そう言うとオリオットは私に背をむけてホール出口の玄関へと歩いていった。
一つの山場を乗り越えて私は大きく息を吐くと壁際の赤いソファに座って足を組んだ。
赤いソファに座ると黒一色のドレスはすごく映える。その分、強烈なまでの存在感を示して私を恐れる誰もが寄り付かなくなる。
ウェイターから冷えた水を受け取り、一口飲んだ。すると熱いくらいになっていた体の熱が少しとれた。

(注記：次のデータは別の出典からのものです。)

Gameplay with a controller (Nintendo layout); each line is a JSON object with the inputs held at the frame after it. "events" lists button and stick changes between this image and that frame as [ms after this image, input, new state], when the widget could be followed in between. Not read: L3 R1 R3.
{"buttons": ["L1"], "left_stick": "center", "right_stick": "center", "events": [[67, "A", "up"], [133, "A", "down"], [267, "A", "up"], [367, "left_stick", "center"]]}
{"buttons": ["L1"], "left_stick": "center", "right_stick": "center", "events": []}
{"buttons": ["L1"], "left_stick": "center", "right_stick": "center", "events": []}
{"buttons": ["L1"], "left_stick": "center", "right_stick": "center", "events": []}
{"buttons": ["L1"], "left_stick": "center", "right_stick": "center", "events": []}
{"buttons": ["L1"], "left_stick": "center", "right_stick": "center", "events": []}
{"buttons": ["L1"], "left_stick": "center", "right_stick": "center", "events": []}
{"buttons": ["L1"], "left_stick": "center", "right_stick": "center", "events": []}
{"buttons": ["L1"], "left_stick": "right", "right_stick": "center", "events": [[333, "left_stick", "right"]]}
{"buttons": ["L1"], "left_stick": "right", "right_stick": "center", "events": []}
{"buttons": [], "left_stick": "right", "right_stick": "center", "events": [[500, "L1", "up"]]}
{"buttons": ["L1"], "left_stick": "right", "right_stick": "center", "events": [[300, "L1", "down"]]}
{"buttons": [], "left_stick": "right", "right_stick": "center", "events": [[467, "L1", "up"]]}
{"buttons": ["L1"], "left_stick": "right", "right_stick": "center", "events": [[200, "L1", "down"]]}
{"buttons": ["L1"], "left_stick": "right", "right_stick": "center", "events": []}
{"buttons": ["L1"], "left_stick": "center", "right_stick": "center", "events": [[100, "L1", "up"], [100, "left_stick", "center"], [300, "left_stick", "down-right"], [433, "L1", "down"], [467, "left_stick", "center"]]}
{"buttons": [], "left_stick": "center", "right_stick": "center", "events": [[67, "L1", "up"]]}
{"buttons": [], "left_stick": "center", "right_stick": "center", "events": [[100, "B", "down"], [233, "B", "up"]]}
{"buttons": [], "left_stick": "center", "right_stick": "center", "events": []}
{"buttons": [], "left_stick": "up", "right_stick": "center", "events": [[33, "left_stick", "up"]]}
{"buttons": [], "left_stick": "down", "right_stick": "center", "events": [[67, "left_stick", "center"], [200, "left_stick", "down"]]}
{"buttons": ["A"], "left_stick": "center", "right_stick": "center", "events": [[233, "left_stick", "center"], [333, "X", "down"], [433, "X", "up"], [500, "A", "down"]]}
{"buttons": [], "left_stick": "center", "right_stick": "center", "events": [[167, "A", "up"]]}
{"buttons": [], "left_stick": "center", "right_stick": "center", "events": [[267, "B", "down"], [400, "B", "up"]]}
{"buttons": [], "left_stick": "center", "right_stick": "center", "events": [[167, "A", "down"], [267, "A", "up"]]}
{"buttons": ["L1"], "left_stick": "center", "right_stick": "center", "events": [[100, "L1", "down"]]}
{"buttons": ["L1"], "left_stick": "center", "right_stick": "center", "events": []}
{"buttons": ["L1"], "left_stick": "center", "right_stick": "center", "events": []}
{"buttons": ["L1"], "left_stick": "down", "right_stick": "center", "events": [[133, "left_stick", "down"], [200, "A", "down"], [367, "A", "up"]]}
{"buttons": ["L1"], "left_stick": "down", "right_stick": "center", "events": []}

「お嬢様、ですのであれほど一気飲みはおやめなさいと申しましたでしょう」

その様子を見たセバスチャンが周りの貴婦人を追い払ってこちらに歩んでくる。

「そうね…頭が痛くて仕方ない」

「お嬢様は強い方ではないのですから」

セバスチャンが用意してくれたおしぼりを額の上に乗せるとさらに熱がほぐされる。
するとセバスチャンが急にかがんで私の耳元で囁いた。

「華やかな夜会には少々似合わない香りがいたします」

私の顔がこわばる。額のおしぼりを取り、辺りを見渡した。
笑って話をする貴族。料理を食べる肥満の貴族。男女で仲睦まじい様子を見せる貴族。
一般的な華やかな夜会だ。

「どこからするの?」

「あちらの出口が怪しいかと」

「見てくるわ」

「お供いたします」

私はソファから立ち上がり、出口に向かって歩いて行く。色んな色の貴族の横を通り過ぎて出口のドアノブを持ち、手前に引こうとする手をセバスチャンが止めた。